Unbridled Forever tries to find her spark again in Indiana Oaks

In January, when she sharply won the Silverbulletday Stakes at Fair Grounds in her first start following an impressive maiden victory at Churchill, Unbridled Forever looked like a Kentucky Oaks contender and one of the top 3-year-old fillies in North America.
Five races later, and Unbridled Forever still has not won since the Silverbulletday, and while she was second in the Grade 1 Coaching Club American Oaks just two races ago, her races have lacked the electricity she displayed early in her career. Unbridled Forever gets some class relief and a shorter distance that might better suit her, but she’s difficult to trust as one of the favorites Saturday night at Indiana Grand in the Grade 2, $200,000 Indiana Oaks.
Unbridled Forever, trained by Dallas Stewart and with Joel Rosario named to ride, breaks from post 10 in an 11-horse field Saturday. The outside draw is no bargain, but of greater concern is the way Unbridled Forever faded from contention Aug. 16 in the Alabama Stakes, finishing eighth. She has since gotten a breather from racing while working four times during September at Churchill, but a bounce back to peak form this late in the year seems far from assured.

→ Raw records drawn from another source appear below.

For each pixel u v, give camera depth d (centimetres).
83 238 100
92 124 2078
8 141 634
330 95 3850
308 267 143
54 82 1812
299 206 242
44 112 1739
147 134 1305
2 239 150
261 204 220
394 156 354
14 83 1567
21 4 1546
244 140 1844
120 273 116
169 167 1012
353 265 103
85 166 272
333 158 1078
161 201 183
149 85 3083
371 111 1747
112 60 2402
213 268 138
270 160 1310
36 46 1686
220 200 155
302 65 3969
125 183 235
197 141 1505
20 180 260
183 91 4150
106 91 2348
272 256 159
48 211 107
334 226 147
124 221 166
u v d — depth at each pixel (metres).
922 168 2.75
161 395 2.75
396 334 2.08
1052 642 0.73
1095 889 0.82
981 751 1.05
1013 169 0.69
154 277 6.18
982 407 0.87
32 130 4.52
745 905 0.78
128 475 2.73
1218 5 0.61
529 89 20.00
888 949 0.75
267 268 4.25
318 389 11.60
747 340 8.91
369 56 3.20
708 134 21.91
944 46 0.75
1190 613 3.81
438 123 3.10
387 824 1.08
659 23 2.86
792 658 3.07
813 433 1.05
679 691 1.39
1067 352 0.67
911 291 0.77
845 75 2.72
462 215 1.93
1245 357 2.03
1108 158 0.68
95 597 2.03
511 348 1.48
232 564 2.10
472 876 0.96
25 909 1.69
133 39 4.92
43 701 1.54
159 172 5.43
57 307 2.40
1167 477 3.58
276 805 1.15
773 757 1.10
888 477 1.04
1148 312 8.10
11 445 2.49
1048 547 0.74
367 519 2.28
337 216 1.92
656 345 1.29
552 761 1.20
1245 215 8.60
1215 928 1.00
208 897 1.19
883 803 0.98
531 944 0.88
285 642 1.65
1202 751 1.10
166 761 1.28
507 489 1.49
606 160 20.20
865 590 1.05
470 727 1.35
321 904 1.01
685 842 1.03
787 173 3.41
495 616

Miss Besilu has raced in several of the same spots as Unbridled Forever and didn’t finish in front of her until the Alabama, and the Indiana Oaks looks like a spot to latch onto a less-exposed filly. Georgia is one such horse. She has yet to run a Beyer Speed Figure of even 80, but only two of her five starts have come on dirt, and Georgia won both of them. Based in California for her first four races, she is 1 for 1 since moving into the barn of trainer Marty Wolfson.
“She came down to Florida with me and worked like a really good horse,” Wolfson said. “She galloped last time at a one-turn mile, and there’s no problem with distance, it seems.”
Indeed, the 1 1/16 miles of the Oaks should well suit Georgia, who will be ridden by Rosie Napravnik. Tiz Windy, for trainer Carl Nafzger, and Penwith, for trainer Kiaran McLaughlin, also look like legitimate players in a race that appears deeper than the Indiana Derby, which the Oaks immediately precedes on the card.
Stakes abound on undercard
Seven more stakes are carded Saturday, though four of them are restricted to Indiana-breds. The open races are the $100,000 Ta Wee for 3-year-old fillies on turf, the $100,000 Mari Hulman George for female dirt-route horses, and the $100,000 Michael G. Schaefer Memorial, an open dirt-route race for 3-year-olds and up.
The Ta Wee field is solid, but Kiss Moon has a good chance to win if she can work out a trip from post 1. She appeared to struggle over soft going at Arlington when finishing unplaced in the Pucker Up Stakes, but her two other grass races were good enough to win the Ta Wee.
The Hulman George has a good field for a listed race, headed by Flashy American, who won the Grade 3 Sixty Sails this past spring, and Ambusher. The Schaefer is packed with early-speed horses, and either one of the inside-drawn pair of Fordubai and Leadem in Ken stands to benefit.